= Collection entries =
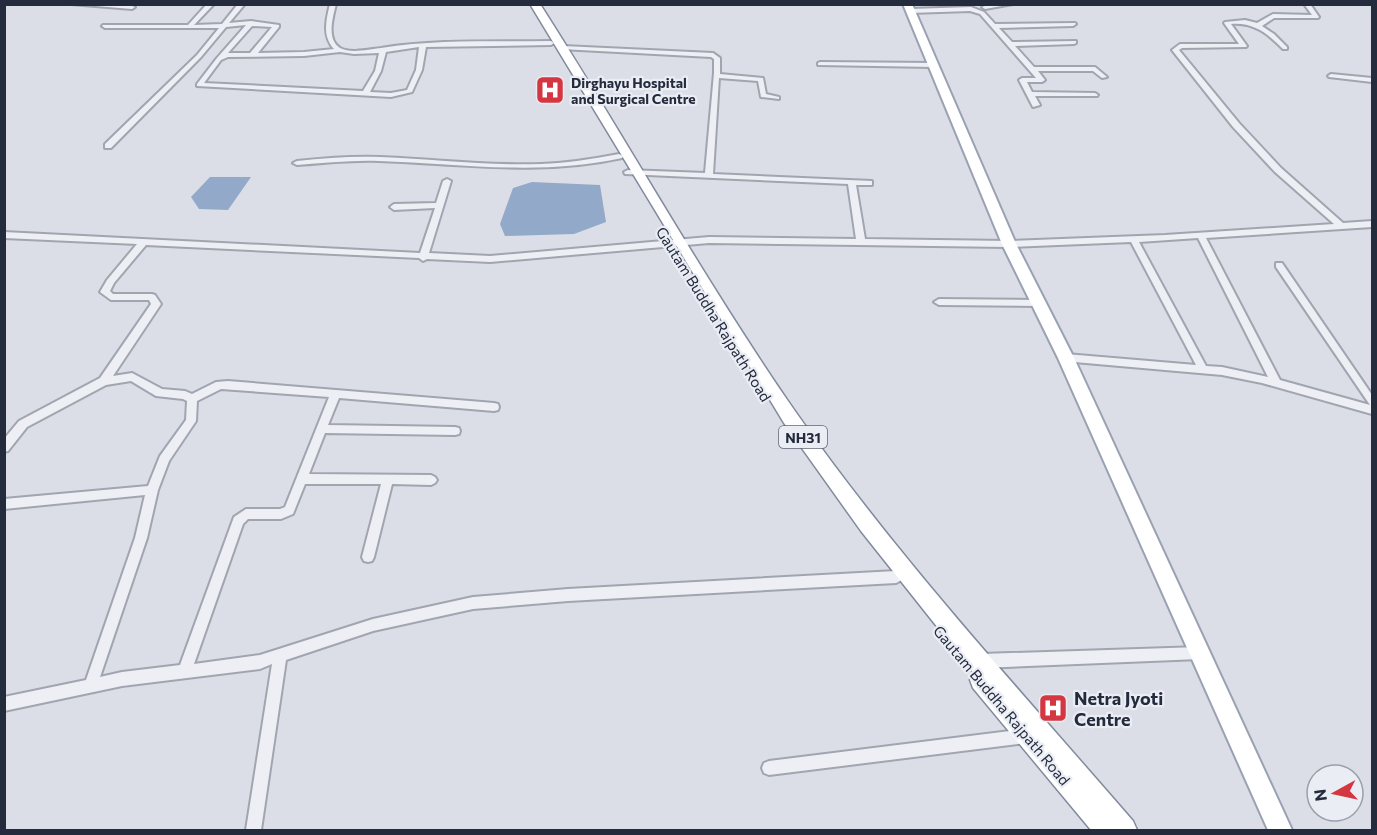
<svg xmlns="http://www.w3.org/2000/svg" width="1377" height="835" font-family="Commissioner,sans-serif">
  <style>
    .water { fill: #93a9c9 }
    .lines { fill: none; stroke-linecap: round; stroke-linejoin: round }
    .minor-casing { stroke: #a0a5b0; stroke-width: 4 }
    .primary-casing { stroke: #99a1b2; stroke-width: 4 }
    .trunk-casing { stroke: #818a9d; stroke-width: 3 }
    .minor { fill: #edeff4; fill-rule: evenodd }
    .primary { fill: #fff; fill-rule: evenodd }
    .trunk { fill: #fff; fill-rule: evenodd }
    .labels { text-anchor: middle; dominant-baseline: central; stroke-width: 4.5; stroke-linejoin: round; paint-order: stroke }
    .far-poi-label { font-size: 14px; font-weight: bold; fill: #242b3d; stroke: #eaedf4; text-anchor: start }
    .shield { fill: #eaedf4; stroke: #5f6574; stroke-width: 1.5 }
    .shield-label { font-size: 14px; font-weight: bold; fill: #242b3d }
    .street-label { font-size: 15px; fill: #242b3d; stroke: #eaedf4 }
    .near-poi-label { font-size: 18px; font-weight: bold; fill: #242b3d; stroke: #eaedf4; text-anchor: start }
  </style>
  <rect width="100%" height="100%" fill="#dbdee6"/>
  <!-- water -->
  <g class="water">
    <polygon points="210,177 251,177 228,210 199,209 191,197"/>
    <polygon points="532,182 600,185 606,222 574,234 505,236 500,224 513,188"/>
  </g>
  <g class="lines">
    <!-- minor casing -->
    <g class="minor-casing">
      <g id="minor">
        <path d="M71 4C88 4 120 1 135 7L132 9Z"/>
        <path d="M207 4H214L194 25 222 24 238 4H245L229 23 251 21 279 25V27L258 53 304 52 334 49C322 36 326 20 330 4H336C333 17 326 39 340 48 351 54 370 49 381 48 436 39 495 42 551 41L554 43 551 45 426 47 422 70 412 92 391 97 197 86V84L217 58 246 25 226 27 201 57 111 148H105V144L197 55 219 28H105L102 26 103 25H188ZM252 26 272 27 250 53H228ZM419 47 416 70 407 90 391 93 370 92 381 71 386 52ZM340 52 354 54 379 53 375 71 363 91 204 83 221 60 228 57 304 56Z"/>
        <polygon points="991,4 1013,4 985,9 982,7"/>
        <path d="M1304 4H1310L1319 17 1318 18H1274L1262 26 1274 34 1287 47V49H1283C1268 34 1254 22 1231 24L1247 46 1246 47 1182 48 1179 50 1239 123 1281 168 1343 223 1372 221V227L1206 238 1280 380 1370 405 1276 267V263H1282L1372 395V414L1262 383 1222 375 1063 361 1061 358 1066 354 1196 365 1131 242 1009 247 709 243 490 262 427 259 423 261 419 258 146 245 114 283 110 291 113 294H152L155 295 161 304 113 376 132 373 162 389 185 391 192 394 216 382 228 381 494 403 498 404 499 407 498 410 494 411 339 398 328 425 455 427 459 428 460 431 459 434 455 435 325 433 309 474 431 475 435 477 437 480 435 483 431 485 392 484 374 557 372 561 368 562 364 561 362 557 381 484H305L293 514 281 519H248L243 524 194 664 260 655 373 619 473 597 568 589 896 571 900 573 902 577 900 581 896 583 568 601 473 609 373 631 286 660 261 830H246L272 664 260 669 122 686 4 711V697L86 680 135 538 145 495 4 509V499L148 486 160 456 186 420 187 401 183 399 156 396 131 381 106 385 27 427 8 451 4 452V439L19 421 100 378 151 304 149 300H111L100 292 107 280 137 244 4 238V232L420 253 435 208 394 210 390 207 394 204 436 203 443 181 447 179 451 181 429 253 490 256 709 237 856 239 848 184 625 174 624 172 628 170 705 173 714 73V59L711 57 561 49V47L563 46 713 53 720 58V74L763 78 766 94 779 97V99L761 97 758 81 719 78 713 174 872 181V185H856L865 239 1009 241 1165 235 1334 224 1275 172 1233 127 1172 50 1180 44H1239L1224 23 1225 22 1245 20 1257 23 1273 14 1312 15ZM1198 238 1268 377 1222 367 1206 366 1139 242ZM221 389 329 397 285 507 280 509H246L234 517 180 665 122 672 100 677 147 538 158 490 169 461 196 421 197 401Z"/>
        <polygon points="971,7 984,12 995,24 1075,23 1076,24 1073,26 999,28 1012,42 1076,41 1076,43 1074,44 1015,46 1034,67 1095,67 1107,77 1102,78 1093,71 1038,71 1045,80 1042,82 1027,82 1032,92 1095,93 1098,95 1097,96 1035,96 1040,105 1033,107 1019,80 1022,78 1036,78 980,14 970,11 910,13 907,11 910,9"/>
        <polygon points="820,62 933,63 936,65 933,67 818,65 818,63"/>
        <polygon points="1331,74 1372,78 1372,82 1329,77 1328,76"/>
        <path d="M619 154 623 156 622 158C541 176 461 164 379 161 352 160 325 163 297 165L293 163 297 161C325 158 352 156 380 157 434 159 488 166 541 164 568 163 593 159 619 154Z"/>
        <polygon points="939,299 1038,300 1043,303 1038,306 939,305 934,302"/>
        <polygon points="1200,647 1205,648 1207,653 1205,658 1200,659 981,668 976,666 974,661 976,656 981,654"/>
        <polygon points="1026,729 1031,731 1033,736 1031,741 1026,743 769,775 764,773 762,768 764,763 769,761"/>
      </g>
    </g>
    <!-- primary casing -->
    <g class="primary-casing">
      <polygon id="primary" points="903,4 912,4 1016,244 1074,358 1292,830 1268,830 1058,358 1002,244"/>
    </g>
    <!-- trunk casing -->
    <g class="trunk-casing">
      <path id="trunk" d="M530 4H540C627 140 705 282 797 414 898 558 1018 688 1133 821L1137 830H1091L973 688 970 680 973 672 861 531 784 423Z"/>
    </g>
    <!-- minor -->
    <use href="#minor" class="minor"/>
    <!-- primary -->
    <use href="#primary" class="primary"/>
    <!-- trunk -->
    <use href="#trunk" class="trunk"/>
  </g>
  <!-- icons -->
  <defs>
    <g id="hospital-square" transform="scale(1.5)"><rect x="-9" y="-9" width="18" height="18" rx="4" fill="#d43742" stroke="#eaedf4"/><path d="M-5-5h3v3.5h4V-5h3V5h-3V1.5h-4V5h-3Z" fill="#fff"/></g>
  </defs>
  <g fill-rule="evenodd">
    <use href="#hospital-square" x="550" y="90"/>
    <use href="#hospital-square" x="1053" y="708"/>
  </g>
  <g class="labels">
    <!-- far-poi labels -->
    <g class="far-poi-label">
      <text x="571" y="82">Dirghayu Hospital<tspan x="571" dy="16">and Surgical Centre</tspan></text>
    </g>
    <!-- shield labels -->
    <rect class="shield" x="779" y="426" width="48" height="22" rx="4.5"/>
    <g class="shield-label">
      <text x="803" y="437">NH31</text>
    </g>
    <!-- street labels -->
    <g class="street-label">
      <text transform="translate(714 314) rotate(58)">Gautam Buddha Rajpath Road</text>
      <text transform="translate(1002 705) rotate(50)">Gautam Buddha Rajpath Road</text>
    </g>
    <!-- near-poi labels -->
    <g class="near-poi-label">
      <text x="1074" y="698">Netra Jyoti<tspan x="1074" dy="21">Centre</tspan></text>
    </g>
  </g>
  <!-- border -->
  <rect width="1377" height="835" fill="none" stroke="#242b3d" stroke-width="12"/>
  <!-- north arrow -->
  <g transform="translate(1335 793) rotate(262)"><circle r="28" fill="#eaedf4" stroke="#9b9fab" stroke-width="1.5"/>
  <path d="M0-4.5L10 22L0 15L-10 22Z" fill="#d43742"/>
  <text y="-9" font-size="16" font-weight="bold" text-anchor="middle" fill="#242b3d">N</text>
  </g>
</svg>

= Assignment =
The required answer is each line of the entries containing the string "lines".

= Exercise solution =
    .lines { fill: none; stroke-linecap: round; stroke-linejoin: round }
  <g class="lines">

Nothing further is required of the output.